Lo guardai dalla cucina, ancora con il portatile aperto davanti a me.
— Hai licenziato chi?
— La governante.
— Senza chiedermelo?
Lui alzò le spalle.
— È casa nostra. E poi, perché dovremmo spendere tutti quei soldi? Tu sei a casa più di me. Puoi occupartene tu.
Lo fissai incredula.
La governante veniva tre volte alla settimana. Puliva, stirava, lavava i pavimenti e si occupava di tutte quelle faccende che io e mio marito avevamo deciso insieme di affidarle.
Io, però, non ero affatto “a casa più di lui”.
Lavoravo da remoto, spesso fino a sera.
— Quindi secondo te il fatto che io lavori da casa significa che non lavoro?
— Non iniziare con queste discussioni.
Quella frase mi fece sorridere.
Non perché fosse divertente.
Ma perché, improvvisamente, avevo capito tutto.
Mio marito non voleva una moglie.
Voleva una persona che facesse gratuitamente tutto ciò che prima pagavamo.
— Va bene, — risposi.
Lui mi guardò sorpreso.
— Tutto qui?
— Sì.
Non aggiunsi altro.
Il giorno dopo arrivò la governante per il suo ultimo turno.
La salutai e le dissi che non era stata una mia decisione.
Poi aspettai.
Passarono alcuni giorni.
La casa iniziò lentamente a trasformarsi.
I piatti si accumulavano nel lavello.
I vestiti sporchi riempivano il cesto.
Il bagno aveva bisogno di essere pulito.
La polvere compariva ovunque.
Mio marito cominciò a lamentarsi.
— Perché la casa è così disordinata?
Continuai a lavorare al computer.
— Non lo so.
— Prima era sempre tutto pulito.
— Già.
Mi guardò.
— Non puoi semplicemente occupartene?
A quel punto chiusi il portatile.
— Posso.
Lui sorrise soddisfatto.
Ma il sorriso gli durò pochi secondi.
— Però non lo farò.
— Come sarebbe?
— Hai licenziato la persona che svolgeva quel lavoro.

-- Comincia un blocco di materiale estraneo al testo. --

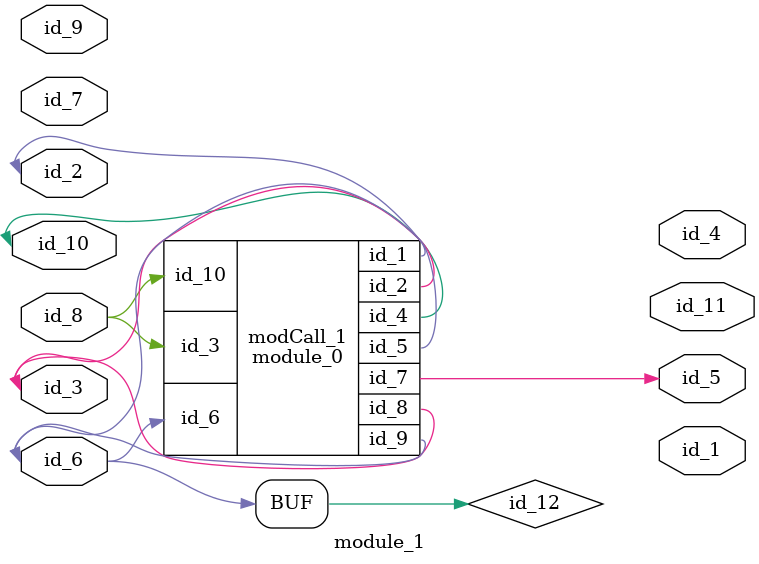
<source format=v>
module module_0 (
    id_1,
    id_2,
    id_3,
    id_4,
    id_5,
    id_6,
    id_7,
    id_8,
    id_9,
    id_10
);
  input wire id_10;
  inout wire id_9;
  output wire id_8;
  output wire id_7;
  input wire id_6;
  output wire id_5;
  inout wire id_4;
  input wire id_3;
  inout wire id_2;
  inout wire id_1;
endmodule
module module_1 (
    id_1,
    id_2,
    id_3,
    id_4,
    id_5,
    id_6,
    id_7,
    id_8,
    id_9,
    id_10,
    id_11
);
  output wire id_11;
  inout wire id_10;
  input wire id_9;
  input wire id_8;
  input wire id_7;
  inout wire id_6;
  output wire id_5;
  output wire id_4;
  inout wire id_3;
  inout wire id_2;
  output wire id_1;
  wire id_12 = id_6;
  module_0 modCall_1 (
      id_2,
      id_3,
      id_8,
      id_10,
      id_6,
      id_12,
      id_5,
      id_3,
      id_12,
      id_8
  );
endmodule

</source>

Non significa che quel lavoro sia automaticamente diventato mio.
— Ma sei mia moglie!
— E tu sei mio marito.
— Non è la stessa cosa.
— Hai ragione. Infatti non dovresti aspettarti che io faccia gratuitamente il lavoro che prima dividevamo e per il quale pagavamo qualcuno.
Lui rimase in silenzio.

Poi disse:
— Quindi cosa proponi?
Presi un foglio e una penna.
— Facciamo un elenco.
Scrissi:
Pulizie.
Spesa.
Cucina.
Lavanderia.
Stiro.
Gestione delle bollette.
Manutenzione della casa.
— Dividiamo tutto a metà.
Mio marito lesse l’elenco.
— Non ho tempo.
— Nemmeno io.
— Il mio lavoro è più impegnativo.
— Anche il mio.
Mi guardò con rabbia.
— Quindi vuoi trasformare il matrimonio in un contratto?
Scossi la testa.
— No. Voglio trasformarlo in una collaborazione.
Quella sera non disse più nulla.
La mattina seguente trovai un messaggio sul tavolo.

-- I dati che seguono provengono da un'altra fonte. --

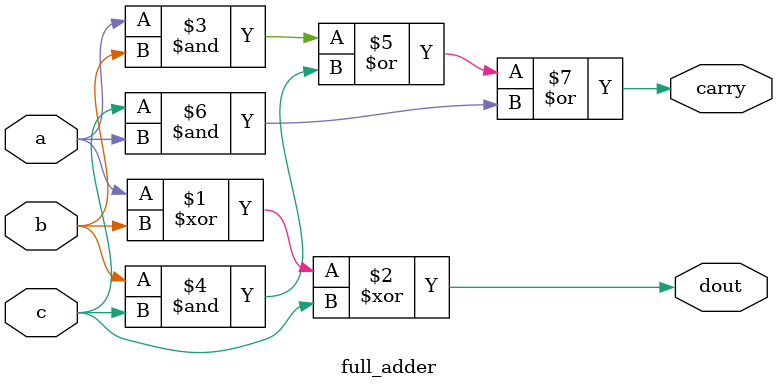
<source format=v>
module adder_subtractor(a,b,sel,dout,carry_borrow);
input [3:0] a ;
input [3:0] b ;
input wire sel ;
output [3:0] dout ;
output carry_borrow;

wire [2:0]s;
wire [3:0]l;
assign l[0] = b[0] ^ sel;
assign l[1] = b[1] ^ sel;
assign l[2] = b[2] ^ sel;
assign l[3] = b[3] ^ sel;
full_adder f1(a[0],l[0],sel,dout[0],s[0]);
full_adder f2(a[1],l[1],s[0],dout[1],s[1]);
full_adder f3(a[2],l[2],s[1],dout[2],s[2]);
full_adder f4(a[3],l[3],s[2],dout[3],carry_borrow);

endmodule

module full_adder ( a ,b ,c ,dout ,carry );
input a ;
input b ;
input c ;
output dout ;
output carry ;

assign dout = a ^ b ^ c;
assign carry = (a&b) | (b&c) | (c&a);
endmodule




</source>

«Forse dovremmo assumere di nuovo qualcuno.»
Sorrisi.
Quando tornò a casa, gli dissi:
— Certo. Possiamo assumere qualcuno.
— Finalmente!
— Ma questa volta pagheremo entrambi.
Il suo entusiasmo svanì.
— Cosa?
— La governante lavorava per entrambi. Quindi anche la spesa deve essere divisa.
Rimase in silenzio.
Poi abbassò lo sguardo.
— Non avevo mai pensato che fosse così tanto lavoro.
— Appunto.
Quella frase cambiò qualcosa.
Nei giorni successivi iniziò a fare la sua parte.

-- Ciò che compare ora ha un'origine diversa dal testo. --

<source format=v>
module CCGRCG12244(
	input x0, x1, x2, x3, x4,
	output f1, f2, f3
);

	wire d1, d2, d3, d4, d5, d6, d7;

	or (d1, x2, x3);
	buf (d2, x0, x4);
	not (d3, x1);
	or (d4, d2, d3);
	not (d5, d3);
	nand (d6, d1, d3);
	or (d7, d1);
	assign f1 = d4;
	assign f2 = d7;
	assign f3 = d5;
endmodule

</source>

Non diventò improvvisamente perfetto.
Dimenticava ancora di mettere a posto le cose e qualche volta lasciava i piatti nel lavello.
Ma aveva finalmente capito.
Una moglie non è una governante gratuita.
Essere sposati non significa che uno dei due debba servire l’altro.
E qualche settimana dopo, quando mi disse:
— Credo che dovremmo chiedere alla governante di tornare.
Gli risposi:
— Va bene.
Poi aggiunsi sorridendo:
— Ma stavolta libera un posto anche per te.
Mi guardò confuso.
— Che posto?
— Quello di marito. Con tutte le responsabilità comprese nel ruolo.
Per la prima volta rise.
E io capii che forse avevamo appena imparato una delle lezioni più importanti del nostro matrimonio:
l’amore può dividere una casa, ma il rispetto deve dividere anche il lavoro.